Members of Davis High School environmental groups try to get a shovel into the ground Thursday morning at the DHS parking lot, where solar panels will be installed this summer. From left are Sally Spinardi, Molle Aikawa and Audrey McNamara. Joining them are trustee Susan Lovenburg, Superintendent Winfred Roberson, trustees Sheila Allen and Richard Harris and Mayor Pro Tem Rochelle Swanson. Sue Cockrell/Enterprise photo

City government

Solar panels going up at DHS parking lot

By From page A5 | May 18, 2012

As the parking lot shared by Davis High School and the Veterans’ Memorial Center stretched out before them, school and city leaders gathered Thursday morning to break ground on an array of solar panels that soon will generate energy and provide shade at the same time.

The carport-style solar panels, similar to a system already installed at Korematsu Elementary School, will be built this summer over the rows of parking spaces in the lot adjacent to the high school, 315 W. 14th St. Additional solar panels will be built over the bicycle parking area on the west side of the lot, and above the patio between the Brunelle Performance Hall and the tennis courts.

School board trustee Sheila Allen observed that students eating lunch on weekdays, and tennis fans enjoying a snack between weekend games, will be able to enjoy the shade beneath the solar panels above the patio.

Trustee Richard Harris spoke of the project’s environmental and financial benefits.
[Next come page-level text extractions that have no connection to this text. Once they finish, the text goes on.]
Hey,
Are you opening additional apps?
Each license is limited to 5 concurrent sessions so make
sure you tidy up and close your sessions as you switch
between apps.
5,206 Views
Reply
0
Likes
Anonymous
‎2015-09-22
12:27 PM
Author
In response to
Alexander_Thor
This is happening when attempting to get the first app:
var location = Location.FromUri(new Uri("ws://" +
It is estimated that the solar panels will save the high school a cumulative $1.18 million in utility bills over 25 years — money that therefore will be available for other purposes.

“As the state pushes us deeper and deeper into a budget hole, we need to do things like this,” Harris said. “It’s green, it’s great, and we can be good financial stewards.”

The solar panels are going up as part of a power purchase agreement between the Davis school district and SolarCity, a private company that handled smaller solar arrays in the Korematsu parking lot and adjacent to school buildings at Harper Junior High.

Jennifer Jachym, senior commercial project development manager with SolarCity, said the Davis High project’s environmental benefits will include a carbon dioxide offset of 18.9 million pounds, the equivalent of planting more than 16 acres of trees and the equivalent of 24 million car miles driven in an ordinary vehicle.

To make room for the panels, existing trees planted between rows of parking spaces will be removed. However, Harris said the school district will replace those trees with new trees planted elsewhere on school district property, at a ratio of nearly two to one.